A paisagem desnorteada da política cultural em Portugal

Nacional

A entrevista de Álvaro Covões ao Jornal de Letras de 22 de Janeiro revela a estratégia dos grupos económicos que o Governo teima em esconder. É importante compreender o que as grandes empresas da organização de eventos pretendem da Arte e da Cultura e em que medida se incompatibiliza com um Serviço Público de Arte e Cultura como o que a Constituição da República Portuguesa estabelece. No título deste artigo, sobrevalorizei o trocadilho em detrimento da justeza e da realidade, pois todos sabemos que o desnorte e a incompetência são apenas a camuflagem com que o Governo esconde o seu programa político de total mercantilização da Cultura que já está em curso desde há muito, quer pelas mãos de PS, quer pelas mãos de PSD e CDS.

* _INSTRUÇÕES_:
1) No texto sobre a política cultural em Portugal, em que jornal e em que data foi publicada a entrevista de Álvaro Covões?
2) Prossiga o texto sobre a política cultural em Portugal a partir da última frase apresentada.

* _EXCERTO DE DADOS_:
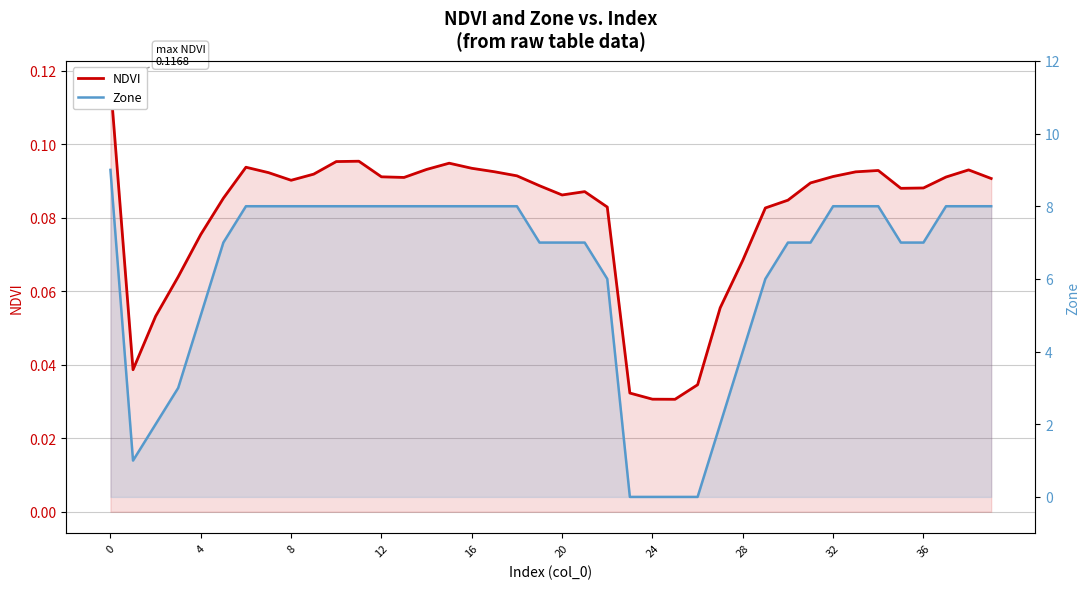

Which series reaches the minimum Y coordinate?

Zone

* _PROBLEMAS RESOLVIDOS_:
1) No Jornal de Letras, a 22 de Janeiro.

2)
A visita ao Museu Nacional de Arte Antiga vale pelas exposições permanentes e pelas várias temporárias que, neste momento, alberga. E nessas incluo, claro, e, apesar de a conhecer já, a exposição temporária sob o tema “a paisagem nórdica do Museu do Prado” que reúne obras de artistas vários e que ilustra com grande dignidade, não só a Escola Holandesa, como a sua evolução e a ligação da pintura à vida e às práticas, percorrendo em poucas telas episódios e tendências várias da evolução dos gostos da burguesia e aristocracia da correspondente era. Mas o que a visita ao MNAA num Domingo de Janeiro também mostra é a quantidade imensa de gente que ali se desloca num dia soalheiro para se plantar frente a telas de pintores cujos nomes até então lhes eram, como a mim, praticamente desconhecidos. O número de visitantes não é parâmetro único de avaliação de qualidade, mas não deixa de ser um indicador capaz de me servir de argumento para o efeito que pretendo através deste artigo.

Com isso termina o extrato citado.